Kurzweil was a careful reader of 2005 neuroscience. The descriptive claims — about attention, recognition timing, neuronal computation, synaptic scaling — are all still standing, and two have been extended further than he argued. The problem is what he built on top.

He assumed the tools for watching the brain would improve at the pace of the tools for computing — Moore’s Law generalized to scanners. They have not. The physics that limits fMRI is not the physics that limits transistors. Blood flow lags, skulls attenuate electric fields, and photons do not travel through bone. In the 2024 book he acknowledges, politely, that noninvasive scanning has probably gone as far as marginal engineering can take it. The frontier moved sideways into invasive electron microscopy, where a 2025 Nature Methods award sits for a cubic millimeter of mouse — 0.00007 percent of a human brain.

He also assumed AI would inherit from biology. It didn’t. Attention-layer networks are not especially brain-like, and they won anyway, because systems with the right inductive bias that learn quickly on lots of data tend to beat biologically-inspired systems with the wrong bias that learn slowly.

What survives is a field full of confirmed middle-scale facts about neurons, and a broken bridge to the mind-uploading story that needed scanning-by-extrapolation to work. The bridge has been replaced by a different one — electrodes and sliced tissue — that runs to a different destination.

Method note

The checks here pulled from an internal 9.3-million-record patent corpus and a 357-million-record scientific literature corpus to find the most-cited recent work on dendritic computation, synaptic scaling, connectomics, 7T fMRI, and neuromorphic hardware.
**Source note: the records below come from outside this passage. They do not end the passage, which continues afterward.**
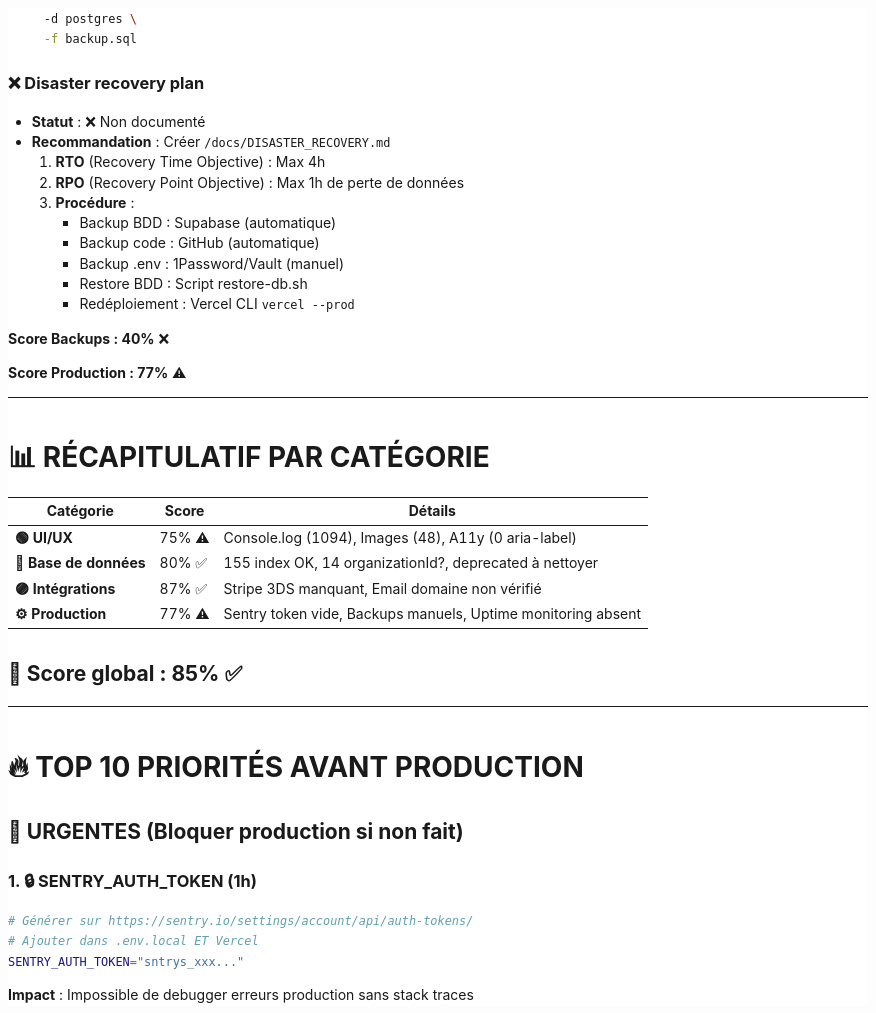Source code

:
   ```bash
       -d postgres \
       -f backup.sql
  ```

### ❌ Disaster recovery plan
- **Statut** : ❌ Non documenté
- **Recommandation** : Créer `/docs/DISASTER_RECOVERY.md`
  1. **RTO** (Recovery Time Objective) : Max 4h
  2. **RPO** (Recovery Point Objective) : Max 1h de perte de données
  3. **Procédure** :
     - Backup BDD : Supabase (automatique)
     - Backup code : GitHub (automatique)
     - Backup .env : 1Password/Vault (manuel)
     - Restore BDD : Script restore-db.sh
     - Redéploiement : Vercel CLI `vercel --prod`

**Score Backups : 40%** ❌

**Score Production : 77%** ⚠️

---

# 📊 RÉCAPITULATIF PAR CATÉGORIE

| Catégorie | Score | Détails |
|-----------|-------|---------|
| **🟢 UI/UX** | 75% ⚠️ | Console.log (1094), Images (48), A11y (0 aria-label) |
| **🔵 Base de données** | 80% ✅ | 155 index OK, 14 organizationId?, deprecated à nettoyer |
| **🟣 Intégrations** | 87% ✅ | Stripe 3DS manquant, Email domaine non vérifié |
| **⚙️ Production** | 77% ⚠️ | Sentry token vide, Backups manuels, Uptime monitoring absent |

## 🎯 Score global : **85%** ✅

---

# 🔥 TOP 10 PRIORITÉS AVANT PRODUCTION

## 🔴 URGENTES (Bloquer production si non fait)

### 1. 🔒 **SENTRY_AUTH_TOKEN** (1h)
```bash
# Générer sur https://sentry.io/settings/account/api/auth-tokens/
# Ajouter dans .env.local ET Vercel
SENTRY_AUTH_TOKEN="sntrys_xxx..."
```
**Impact** : Impossible de debugger erreurs production sans stack traces
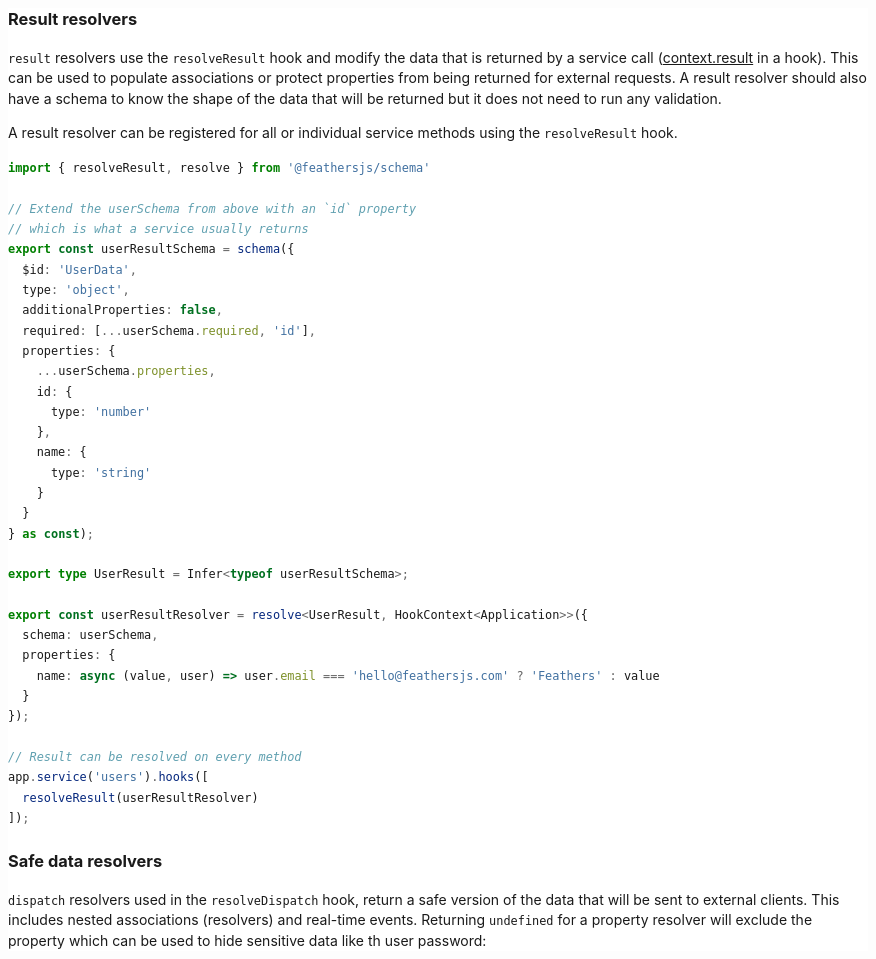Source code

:### Result resolvers

`result` resolvers use the `resolveResult` hook and modify the data that is returned by a service call ([context.result](../hooks.md#context-result) in a hook). This can be used to populate associations or protect properties from being returned for external requests. A result resolver should also have a schema to know the shape of the data that will be returned but it does not need to run any validation.

A result resolver can be registered for all or individual service methods using the `resolveResult` hook.

```ts
import { resolveResult, resolve } from '@feathersjs/schema'

// Extend the userSchema from above with an `id` property
// which is what a service usually returns
export const userResultSchema = schema({
  $id: 'UserData',
  type: 'object',
  additionalProperties: false,
  required: [...userSchema.required, 'id'],
  properties: {
    ...userSchema.properties,
    id: {
      type: 'number'
    },
    name: {
      type: 'string'
    }
  }
} as const);

export type UserResult = Infer<typeof userResultSchema>;

export const userResultResolver = resolve<UserResult, HookContext<Application>>({
  schema: userSchema,
  properties: {
    name: async (value, user) => user.email === 'hello@feathersjs.com' ? 'Feathers' : value
  }
});

// Result can be resolved on every method
app.service('users').hooks([
  resolveResult(userResultResolver)
]);
```

### Safe data resolvers

`dispatch` resolvers used in the `resolveDispatch` hook, return a safe version of the data that will be sent to external clients. This includes nested associations (resolvers) and real-time events. Returning `undefined` for a property resolver will exclude the property which can be used to hide sensitive data like th user password:
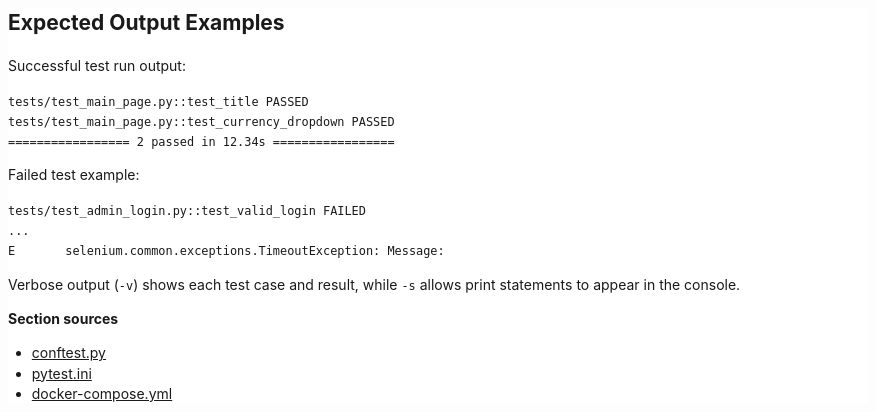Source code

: ## Expected Output Examples
Successful test run output:
```
tests/test_main_page.py::test_title PASSED
tests/test_main_page.py::test_currency_dropdown PASSED
================= 2 passed in 12.34s =================
```

Failed test example:
```
tests/test_admin_login.py::test_valid_login FAILED
...
E       selenium.common.exceptions.TimeoutException: Message: 
```

Verbose output (`-v`) shows each test case and result, while `-s` allows print statements to appear in the console.

**Section sources**  
- [conftest.py](file://conftest.py#L1-L80)
- [pytest.ini](file://pytest.ini#L1-L5)
- [docker-compose.yml](file://docker-compose.yml#L1-L44)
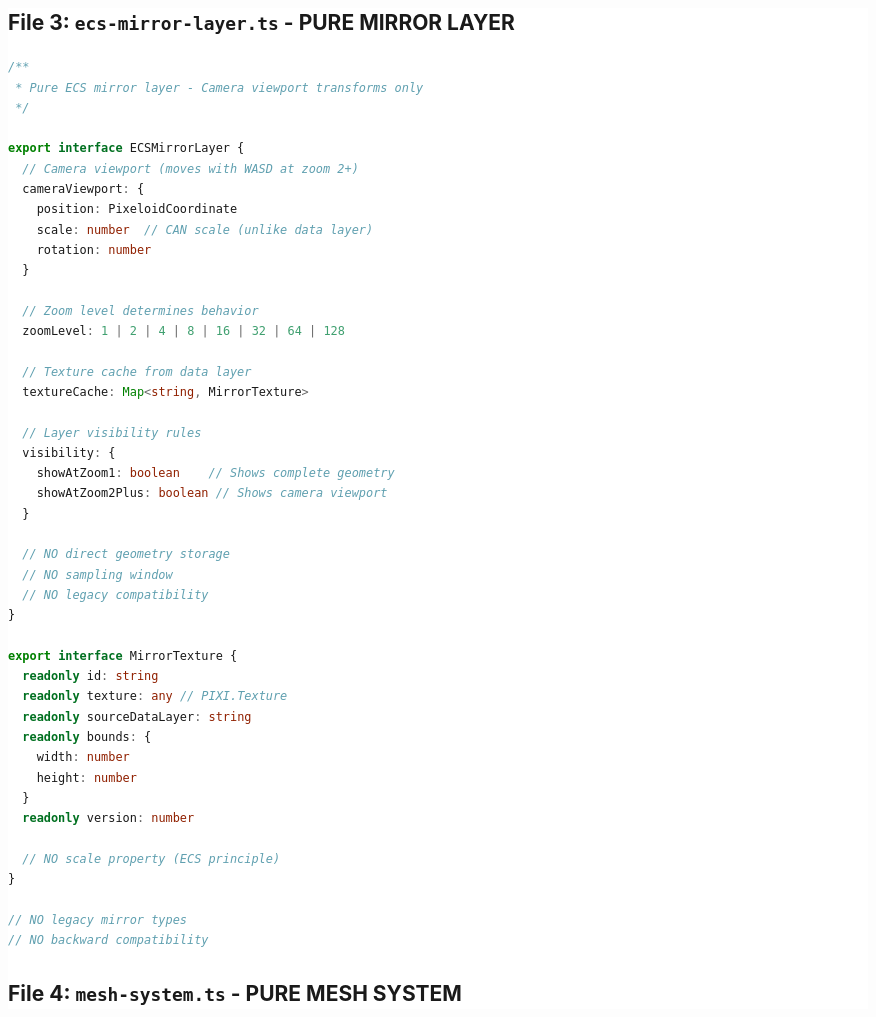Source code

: ## File 3: `ecs-mirror-layer.ts` - PURE MIRROR LAYER

```typescript
/**
 * Pure ECS mirror layer - Camera viewport transforms only
 */

export interface ECSMirrorLayer {
  // Camera viewport (moves with WASD at zoom 2+)
  cameraViewport: {
    position: PixeloidCoordinate
    scale: number  // CAN scale (unlike data layer)
    rotation: number
  }
  
  // Zoom level determines behavior
  zoomLevel: 1 | 2 | 4 | 8 | 16 | 32 | 64 | 128
  
  // Texture cache from data layer
  textureCache: Map<string, MirrorTexture>
  
  // Layer visibility rules
  visibility: {
    showAtZoom1: boolean    // Shows complete geometry
    showAtZoom2Plus: boolean // Shows camera viewport
  }
  
  // NO direct geometry storage
  // NO sampling window
  // NO legacy compatibility
}

export interface MirrorTexture {
  readonly id: string
  readonly texture: any // PIXI.Texture
  readonly sourceDataLayer: string
  readonly bounds: {
    width: number
    height: number
  }
  readonly version: number
  
  // NO scale property (ECS principle)
}

// NO legacy mirror types
// NO backward compatibility
```

## File 4: `mesh-system.ts` - PURE MESH SYSTEM
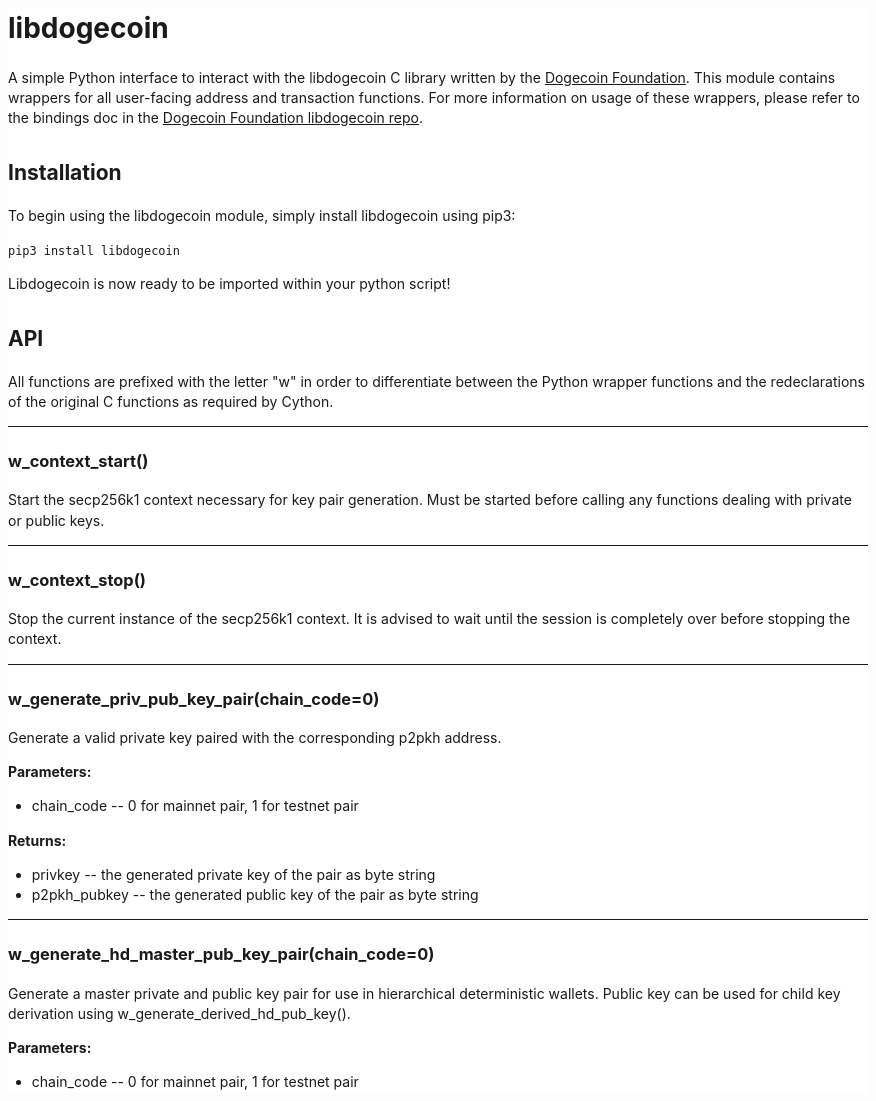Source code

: # libdogecoin

A simple Python interface to interact with the libdogecoin C library written by the [Dogecoin Foundation](https://foundation.dogecoin.com/). This module contains wrappers for all user-facing address and transaction functions. For more information on usage of these wrappers, please refer to the bindings doc in the [Dogecoin Foundation libdogecoin repo](https://github.com/dogecoinfoundation/libdogecoin).

## Installation

To begin using the libdogecoin module, simply install libdogecoin using pip3:
```
pip3 install libdogecoin
```
Libdogecoin is now ready to be imported within your python script!

## API

All functions are prefixed with the letter "w" in order to differentiate between the Python wrapper functions and the redeclarations of the original C functions as required by Cython.

---
### w_context_start()
Start the secp256k1 context necessary for key pair generation. Must be started before calling any functions dealing with private or public keys.

---
### w_context_stop()
Stop the current instance of the secp256k1 context. It is advised to wait until the session is completely over before stopping the context.

---
### w_generate_priv_pub_key_pair(chain_code=0)
Generate a valid private key paired with the corresponding p2pkh address.

**Parameters:**
- chain_code -- 0 for mainnet pair, 1 for testnet pair

**Returns:**
- privkey -- the generated private key of the pair as byte string
- p2pkh_pubkey -- the generated public key of the pair as byte string

---
### w_generate_hd_master_pub_key_pair(chain_code=0)
Generate a master private and public key pair for use in hierarchical deterministic wallets. Public key can be used for child key derivation using w_generate_derived_hd_pub_key().

**Parameters:**
- chain_code -- 0 for mainnet pair, 1 for testnet pair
Paper titles, citation counts, patent numbers, and patent abstracts cited above were read directly from those sources. Singularity Is Near references use chapter titles and paraphrases from a prediction catalog extracted from the 2005 book; Singularity Is Nearer quotations are from the 2024 book’s own text. Web searches surfaced the April 2025 MICrONS papers and the Nature Methods 2025 Method of the Year selection. Verdicts are our own reading of the evidence.